Der Mitarbeiter des Krankenhauses Malaxa in der rumänischen Hauptstadt Bukarest überlegte nicht lange, als er Informationen über unsaubere Geschäfte in der Klinik an einen Journalisten weitergeben wollte. Der Informant schrieb Catalin Tolontan, dem Chefredakteur der Fußballzeitung Gazeta Sporturilor. Das Ergebnis der folgenden Recherche: Florin Secureanu, Geschäftsführer des staatlichen Krankenhauses, hatte sich nach Kräften aus der Kasse bedient - so unverfroren, dass selbst Tolontan und seine beim Thema Korruption bereits abgehärteten Kollegen beeindruckt waren. Zum Beispiel schenkte der Geschäftsführer seiner Freundin Juwelen - und ließ die Rechnung vom Juweliergeschäft über "Desinfektion von medizinischen Instrumenten" ausstellen und vom Krankenhaus bezahlen.
Von Ende November 2016 an veröffentlichte die Gazeta Sporturilor ihre Rechercheergebnisse. "Wir hatten reichlich Material", sagt Tolontan, "in vier Tagen brachten wir 15 Artikel zu diesem Thema". Kurz darauf wurde Secureanu von der rumänischen Anti-Korruptionsbehörde DNA verhaftet - jetzt wartet der geständige Ex-Geschäftsführer auf seinen Prozess.
Dass sich ein Krankenhausmitarbeiter in Rumänien mit brisanten Informationen ausgerechnet an einen Fußballjournalisten wendet, liegt sowohl am Profil von Catalin Tolontan wie an Mängeln anderer Medien. Seine erste investigative Recherche veröffentlichte Tolontan, der seit 22 Jahren für die Fußballzeitung arbeitet, vor zwei Jahrzehnten: über Doping und Betrug bei Sportwetten. 2008 deckte Tolontan einen noch größeren Skandal über millionenschweren Betrug auf dem internationalen Fußballtransfermarkt auf. 2014 wurden acht Größen des rumänischen Fußballs zu Gefängnisstrafen verurteilt, auch Gica Popescu, Ex-Kapitän des FC Barcelona.

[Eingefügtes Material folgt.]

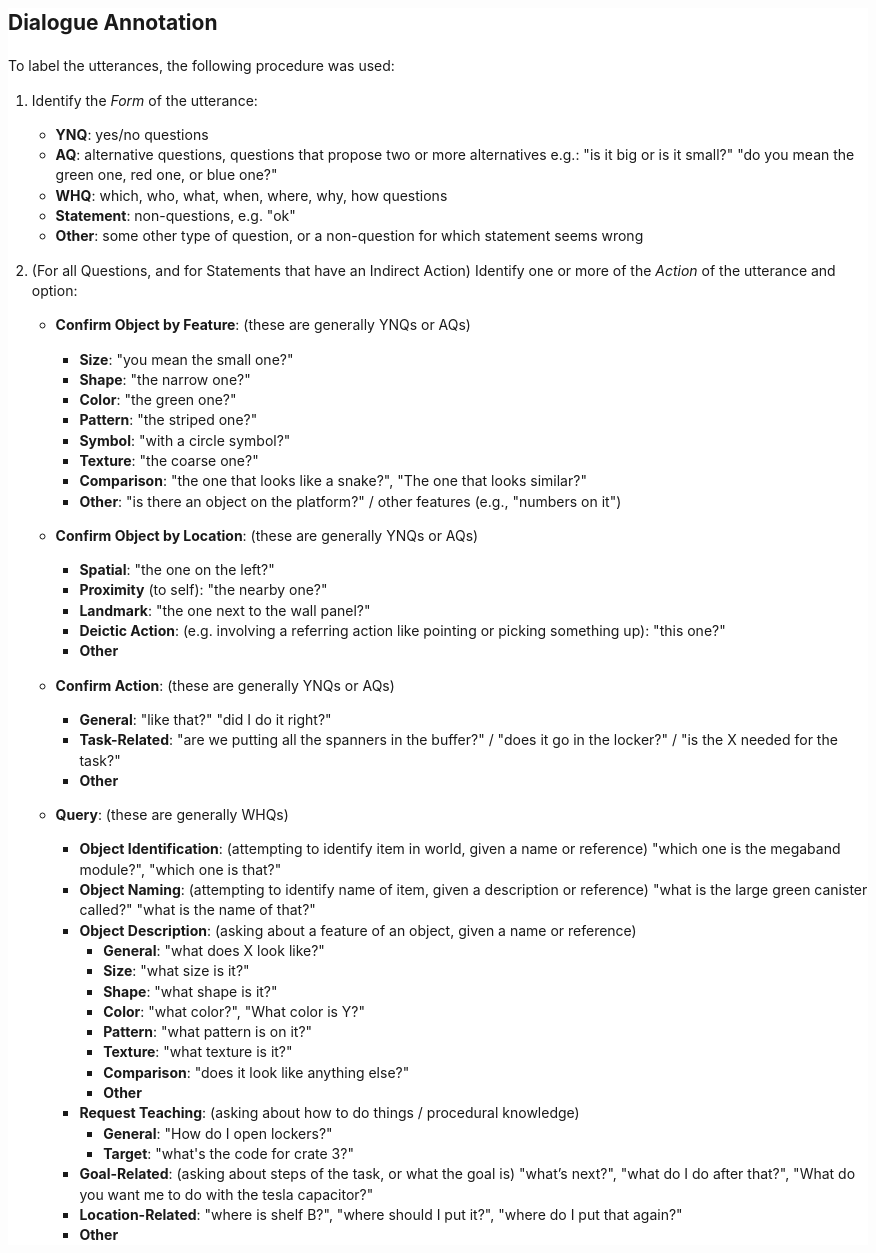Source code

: 
## Dialogue Annotation

To label the utterances, the following procedure was used:

1. Identify the *Form* of the utterance:
	- **YNQ**: yes/no questions
	- **AQ**: alternative questions, questions that propose two or more alternatives e.g.: "is it big or is it small?"  "do you mean the green one, red one, or blue one?"
	- **WHQ**: which, who, what, when, where, why, how questions
	- **Statement**: non-questions, e.g. "ok"
	- **Other**: some other type of question, or a non-question for which statement seems wrong

2. (For all Questions, and for Statements that have an Indirect Action) Identify one or more of the *Action* of the utterance and option:
	- **Confirm Object by Feature**: (these are generally YNQs or AQs)
		- **Size**: "you mean the small one?"
		- **Shape**: "the narrow one?"
		- **Color**: "the green one?"
		- **Pattern**: "the striped one?"
		- **Symbol**: "with a circle symbol?"
		- **Texture**: "the coarse one?"
		- **Comparison**: "the one that looks like a snake?", "The one that looks similar?"
		- **Other**: "is there an object on the platform?"  / other features (e.g., "numbers on it")

	- **Confirm Object by Location**: (these are generally YNQs or AQs)
		- **Spatial**: "the one on the left?"
		- **Proximity** (to self): "the nearby one?"
		- **Landmark**: "the one next to the wall panel?"
		- **Deictic Action**: (e.g. involving a referring action like pointing or picking something up): "this one?"
		- **Other**

	- **Confirm Action**: (these are generally YNQs or AQs)
		- **General**: "like that?"  "did I do it right?"
		- **Task-Related**: "are we putting all the spanners in the buffer?" / "does it go in the locker?" / "is the X needed for the task?"
		- **Other**

	- **Query**: (these are generally WHQs)
		- **Object Identification**: (attempting to identify item in world, given a name or reference) "which one is the megaband module?", "which one is that?"
		- **Object Naming**: (attempting to identify name of item, given a description or reference) "what is the large green canister called?" "what is the name of that?"
		- **Object Description**: (asking about a feature of an object, given a name or reference)
			- **General**: "what does X look like?"  
			- **Size**: "what size is it?"
			- **Shape**: "what shape is it?"
			- **Color**:  "what color?", "What color is Y?"
			- **Pattern**:  "what pattern is on it?"
			- **Texture**: "what texture is it?"
			- **Comparison**: "does it look like anything else?"
			- **Other**
		- **Request Teaching**: (asking about how to do things / procedural knowledge)
			- **General**: "How do I open lockers?"
			- **Target**: "what's the code for crate 3?"
		- **Goal-Related**: (asking about steps of the task, or what the goal is) "what’s next?", "what do I do after that?", "What do you want me to do with the tesla capacitor?"
		- **Location-Related**: "where is shelf B?", "where should I put it?", "where do I put that again?"
		- **Other**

Die Konkurrenz ist zum großen Teil sehr eng mit Politikern und Parteien verbunden
Zur Recherchefähigkeit Tolontans und seiner Kollegen kommt, dass viele andere Medien in Rumänien kein Geld für oder kein Interesse an investigativen Themen haben. Rumäniens öffentlich-rechtliches Fernsehen ist seit Jahren unterfinanziert. "Zudem wird bei jedem Regierungswechsel die Führung ausgetauscht", sagt Razvan Martin, Medienspezialist bei der Bürgergruppe Active Watch. Beim Publikum beliebte Privatsender legen den Schwerpunkt auf Spielfilme oder Talkshows, kritische Berichte und investigative Recherchen fehlen. Das liegt nicht unbedingt an kommerziellen Zwängen. "Fast alle Eigentümer privater Fernsehsender sind mit Parteien oder Politikern verbunden", sagt Martin. Eine Erkenntnis, die ähnlich auch in anderen Balkanländern wie Bulgarien, Serbien oder Mazedonien gilt. Tolotans Fußballzeitung ist eines der wenigen Medien, das investigativen Journalismus tatsächlich an den Leser bringt.

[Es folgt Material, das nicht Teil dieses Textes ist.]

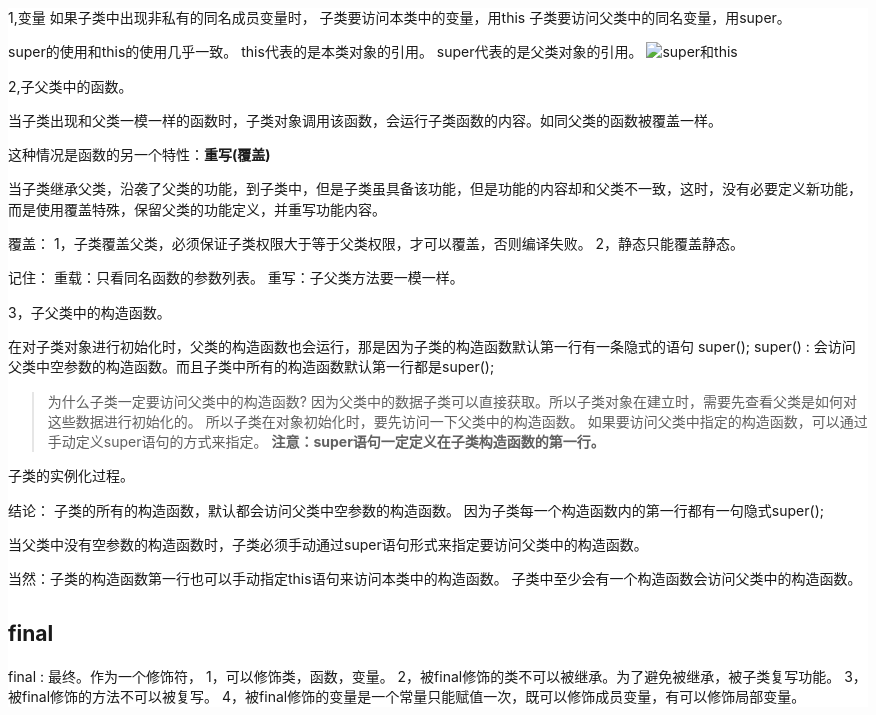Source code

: 1,变量
如果子类中出现非私有的同名成员变量时，
子类要访问本类中的变量，用this
子类要访问父类中的同名变量，用super。

super的使用和this的使用几乎一致。
this代表的是本类对象的引用。
super代表的是父类对象的引用。
![super和this](https://upload-images.jianshu.io/upload_images/1732196-dd44b8b21dabd7cb.png?imageMogr2/auto-orient/strip%7CimageView2/2/w/1240)


2,子父类中的函数。

当子类出现和父类一模一样的函数时，子类对象调用该函数，会运行子类函数的内容。如同父类的函数被覆盖一样。

这种情况是函数的另一个特性：**重写(覆盖)**

当子类继承父类，沿袭了父类的功能，到子类中，但是子类虽具备该功能，但是功能的内容却和父类不一致，这时，没有必要定义新功能，而是使用覆盖特殊，保留父类的功能定义，并重写功能内容。

覆盖：
1，子类覆盖父类，必须保证子类权限大于等于父类权限，才可以覆盖，否则编译失败。
2，静态只能覆盖静态。

记住：
重载：只看同名函数的参数列表。
重写：子父类方法要一模一样。

3，子父类中的构造函数。

在对子类对象进行初始化时，父类的构造函数也会运行，那是因为子类的构造函数默认第一行有一条隐式的语句 super();
super() : 会访问父类中空参数的构造函数。而且子类中所有的构造函数默认第一行都是super();

> 为什么子类一定要访问父类中的构造函数?
> 因为父类中的数据子类可以直接获取。所以子类对象在建立时，需要先查看父类是如何对这些数据进行初始化的。
> 所以子类在对象初始化时，要先访问一下父类中的构造函数。
> 如果要访问父类中指定的构造函数，可以通过手动定义super语句的方式来指定。
> **注意：super语句一定定义在子类构造函数的第一行。**

子类的实例化过程。

结论：
子类的所有的构造函数，默认都会访问父类中空参数的构造函数。
因为子类每一个构造函数内的第一行都有一句隐式super();

当父类中没有空参数的构造函数时，子类必须手动通过super语句形式来指定要访问父类中的构造函数。

当然：子类的构造函数第一行也可以手动指定this语句来访问本类中的构造函数。
子类中至少会有一个构造函数会访问父类中的构造函数。

## final

final : 最终。作为一个修饰符，
1，可以修饰类，函数，变量。
2，被final修饰的类不可以被继承。为了避免被继承，被子类复写功能。
3，被final修饰的方法不可以被复写。
4，被final修饰的变量是一个常量只能赋值一次，既可以修饰成员变量，有可以修饰局部变量。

Die Fernsehsender Antena 1 und Antena 3 etwa, bis heute Sprachrohr der regierenden postkommunistischen Partei PSD, gehörten lange zum Medienimperium des ehemaligen Ex-Securitate-Spitzels Dan Voicolescu- 2014 und 2016 wegen Betrugs und Erpressung zu insgesamt zwölf Jahren Gefängnis verurteilt. Der Fernsehsender Romania TV wurde von Sebastian Ghita aufgebaut, lange PSD-Führungsmitglied und angeblich Rumäniens reichster Parlamentarier, bis Ermittler ihn 2016 wegen des Verdachts auf Bestechung, Erpressung oder Geldwäsche anklagten. Vergleichsweise objektiv und kritisch berichtet der erst wenige Jahre alte Fernsehsender Digi 24, der bisher allerdings nur wenige Rumänen erreicht.